Any dead material incorporated with sedimentary deposits is a possible candidate for carbon-14 dating.Radiometric dating has been used to determine the ages of the Earth, Moon, meteorites, ages of fossils, including early man, timing of glaciations, ages of mineral deposits, recurrence rates of earthquakes and volcanic eruptions, the history of reversals of Earth's magnetic field, and many of other geological events and processes.Radioactivity and radioactive decay are spontaneous processes.Students often struggle with this concept; therefore, it should be stressed that it is impossible to know exactly when each of the radioactive elements in a rock will decay.Statistical probablity is the only thing we can know exactly.There are a number of ways that this can happen and when it does, the atom is forever changed.There is no going back – the process is irreversible. When we pour our popcorn kernels into a popcorn popper, the is no way to know which will pop first." Another way of explaining it is that when geologists talk about isotopes, they are talking about one element of differing masses.Isotopes of an element are atoms that all have the same atomic number (or number of protons in the nucleus) but have different atomic masses (hence different numbers of neutrons in the nucleus).Often students get bogged down in the fact that they don't "understand" how and why radioactive elements decay and miss the whole point of this exercise.If they can begin to comprehend that it is random and spontaneous, they end up feeling less nervous about the whole thing.

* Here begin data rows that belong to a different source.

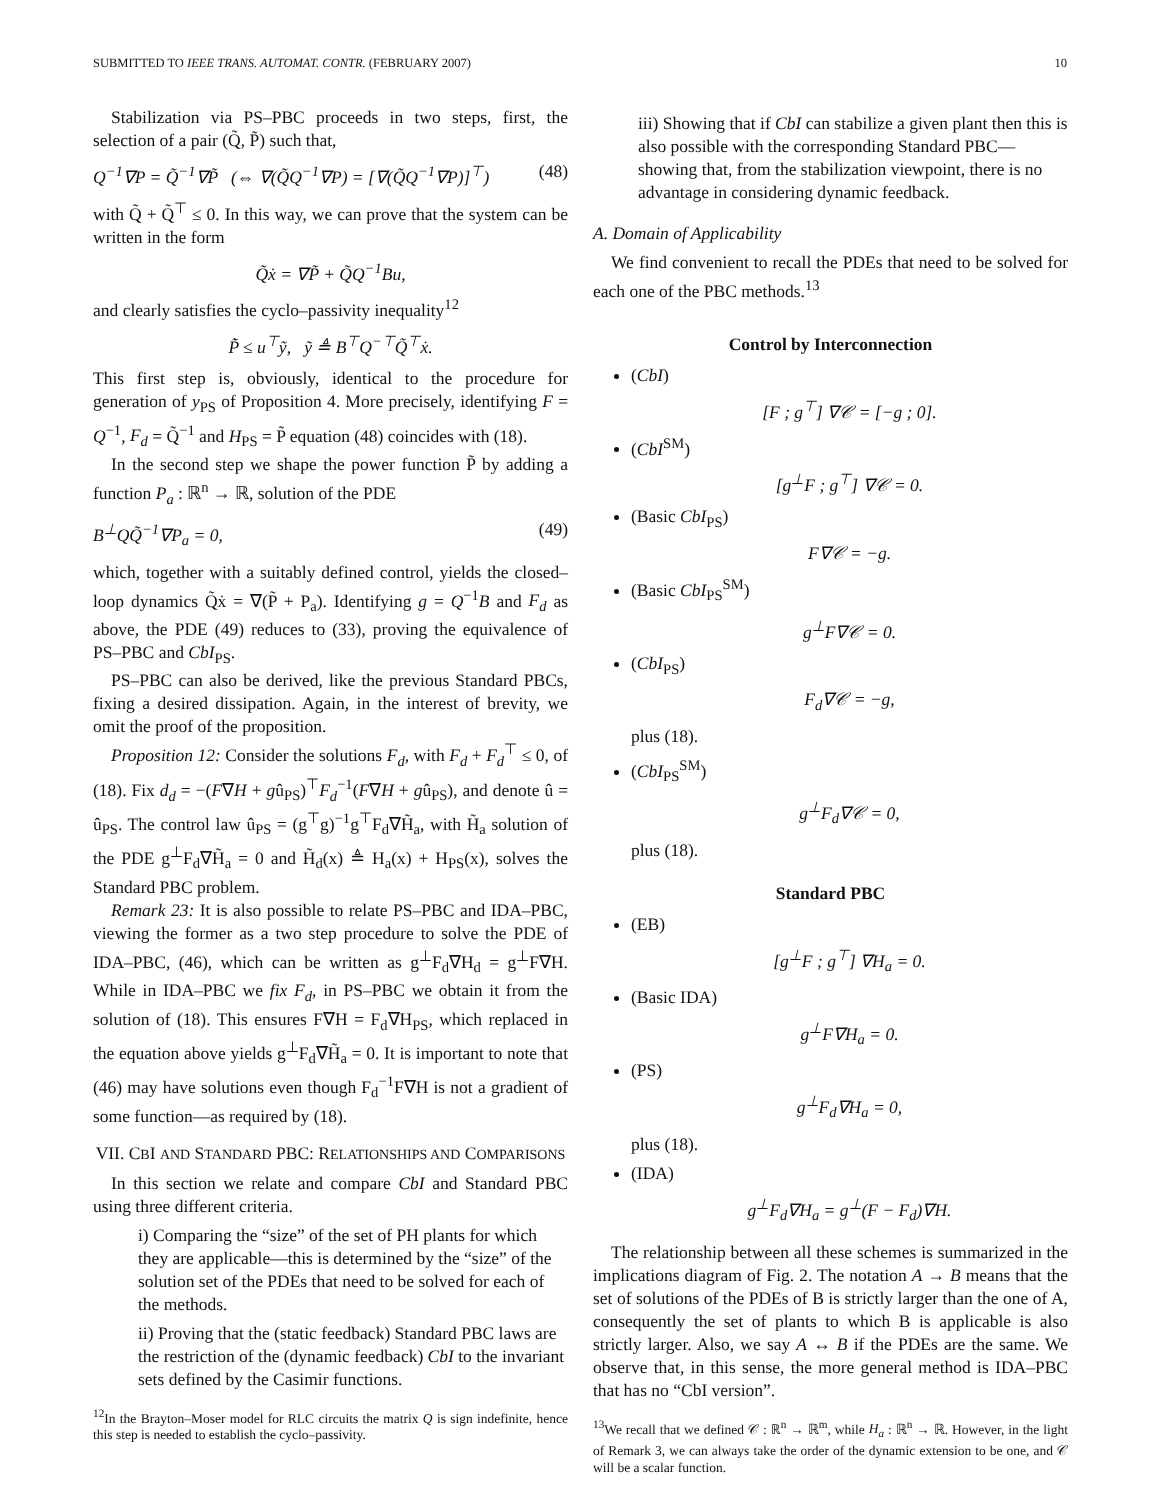SUBMITTED TO IEEE TRANS. AUTOMAT. CONTR. (FEBRUARY 2007) 10
Stabilization via PS–PBC proceeds in two steps, first, the selection of a pair (Q̃, P̃) such that,
Q<sup>−1</sup>∇P = Q̃<sup>−1</sup>∇P̃ (⇔ ∇(Q̃Q<sup>−1</sup>∇P) = [∇(Q̃Q<sup>−1</sup>∇P)]<sup>⊤</sup>) (48)
with Q̃ + Q̃<sup>⊤</sup> ≤ 0. In this way, we can prove that the system can be written in the form
Q̃ẋ = ∇P̃ + Q̃Q<sup>−1</sup>Bu,
and clearly satisfies the cyclo–passivity inequality<sup>12</sup>
P̃̇ ≤ u<sup>⊤</sup>ỹ, ỹ ≜ B<sup>⊤</sup>Q<sup>−⊤</sup>Q̃<sup>⊤</sup>ẋ.
This first step is, obviously, identical to the procedure for generation of y<sub>PS</sub> of Proposition 4. More precisely, identifying F = Q<sup>−1</sup>, F<sub>d</sub> = Q̃<sup>−1</sup> and H<sub>PS</sub> = P̃ equation (48) coincides with (18).
In the second step we shape the power function P̃ by adding a function P<sub>a</sub> : ℝ<sup>n</sup> → ℝ, solution of the PDE
B<sup>⊥</sup>QQ̃<sup>−1</sup>∇P<sub>a</sub> = 0, (49)
which, together with a suitably defined control, yields the closed–loop dynamics Q̃ẋ = ∇(P̃ + P<sub>a</sub>). Identifying g = Q<sup>−1</sup>B and F<sub>d</sub> as above, the PDE (49) reduces to (33), proving the equivalence of PS–PBC and CbI<sub>PS</sub>.
PS–PBC can also be derived, like the previous Standard PBCs, fixing a desired dissipation. Again, in the interest of brevity, we omit the proof of the proposition.
Proposition 12: Consider the solutions F<sub>d</sub>, with F<sub>d</sub> + F<sub>d</sub><sup>⊤</sup> ≤ 0, of (18). Fix d<sub>d</sub> = −(F∇H + gû<sub>PS</sub>)<sup>⊤</sup>F<sub>d</sub><sup>−1</sup>(F∇H + gû<sub>PS</sub>), and denote û = û<sub>PS</sub>. The control law û<sub>PS</sub> = (g<sup>⊤</sup>g)<sup>−1</sup>g<sup>⊤</sup>F<sub>d</sub>∇H̃<sub>a</sub>, with H̃<sub>a</sub> solution of the PDE g<sup>⊥</sup>F<sub>d</sub>∇H̃<sub>a</sub> = 0 and H̃<sub>d</sub>(x) ≜ H<sub>a</sub>(x) + H<sub>PS</sub>(x), solves the Standard PBC problem.
Remark 23: It is also possible to relate PS–PBC and IDA–PBC, viewing the former as a two step procedure to solve the PDE of IDA–PBC, (46), which can be written as g<sup>⊥</sup>F<sub>d</sub>∇H<sub>d</sub> = g<sup>⊥</sup>F∇H. While in IDA–PBC we fix F<sub>d</sub>, in PS–PBC we obtain it from the solution of (18). This ensures F∇H = F<sub>d</sub>∇H<sub>PS</sub>, which replaced in the equation above yields g<sup>⊥</sup>F<sub>d</sub>∇H̃<sub>a</sub> = 0. It is important to note that (46) may have solutions even though F<sub>d</sub><sup>−1</sup>F∇H is not a gradient of some function—as required by (18).
VII. CBI AND STANDARD PBC: RELATIONSHIPS AND COMPARISONS
In this section we relate and compare CbI and Standard PBC using three different criteria.
i) Comparing the “size” of the set of PH plants for which they are applicable—this is determined by the “size” of the solution set of the PDEs that need to be solved for each of the methods.
ii) Proving that the (static feedback) Standard PBC laws are the restriction of the (dynamic feedback) CbI to the invariant sets defined by the Casimir functions.
<sup>12</sup> In the Brayton–Moser model for RLC circuits the matrix Q is sign indefinite, hence this step is needed to establish the cyclo–passivity.
iii) Showing that if CbI can stabilize a given plant then this is also possible with the corresponding Standard PBC—showing that, from the stabilization viewpoint, there is no advantage in considering dynamic feedback.
A. Domain of Applicability
We find convenient to recall the PDEs that need to be solved for each one of the PBC methods.<sup>13</sup>
Control by Interconnection
(CbI)
[F ; g<sup>⊤</sup>] ∇𝒞 = [−g ; 0].
(CbI<sup>SM</sup>)
[g<sup>⊥</sup>F ; g<sup>⊤</sup>] ∇𝒞 = 0.
(Basic CbI<sub>PS</sub>)
F∇𝒞 = −g.
(Basic CbI<sub>PS</sub><sup>SM</sup>)
g<sup>⊥</sup>F∇𝒞 = 0.
(CbI<sub>PS</sub>)
F<sub>d</sub>∇𝒞 = −g,
plus (18).
(CbI<sub>PS</sub><sup>SM</sup>)
g<sup>⊥</sup>F<sub>d</sub>∇𝒞 = 0,
plus (18).
Standard PBC
(EB)
[g<sup>⊥</sup>F ; g<sup>⊤</sup>] ∇H<sub>a</sub> = 0.
(Basic IDA)
g<sup>⊥</sup>F∇H<sub>a</sub> = 0.
(PS)
g<sup>⊥</sup>F<sub>d</sub>∇H<sub>a</sub> = 0,
plus (18).
(IDA)
g<sup>⊥</sup>F<sub>d</sub>∇H<sub>a</sub> = g<sup>⊥</sup>(F − F<sub>d</sub>)∇H.
The relationship between all these schemes is summarized in the implications diagram of Fig. 2. The notation A → B means that the set of solutions of the PDEs of B is strictly larger than the one of A, consequently the set of plants to which B is applicable is also strictly larger. Also, we say A ↔ B if the PDEs are the same. We observe that, in this sense, the more general method is IDA–PBC that has no “CbI version”.
<sup>13</sup> We recall that we defined 𝒞 : ℝ<sup>n</sup> → ℝ<sup>m</sup>, while H<sub>a</sub> : ℝ<sup>n</sup> → ℝ. However, in the light of Remark 3, we can always take the order of the dynamic extension to be one, and 𝒞 will be a scalar function.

How does the radiocarbon dating method work? The following article is primarily based on a discussion of radiocarbon dating found in The Biblical.

The enrichment of bone 13 C also implies that excreted material is depleted in 13 C relative to the diet. Find out how carbon dating works and why carbon dating is so accurate. How Carbon-14 Dating Works. Carbonwhich is radioactive, is the isotope used in radiocarbon dating and radiolabeling.

Radioactive decay occurs at a constant rate, specific to each radioactive isotope. Since the 1950s, geologists have used radioactive elements as natural "clocks" for determining numerical ages of certain types of rocks. Radiometric clocks

Radioactive dating compares the amount of a radio isotope left in a rock with its decay product; the older the rock, the less original radioactive material remains, and the

If 50% of the radioactive isotope is left one half life has passed. If only 25% of the radioactive isotope is left two half lives have passed. Divide the percentage in half again 12.5% left three half lives have passed. Again divide it in half 6.25% and four half lives have passed. For example Carbon 14 has a half life of 5,730 years.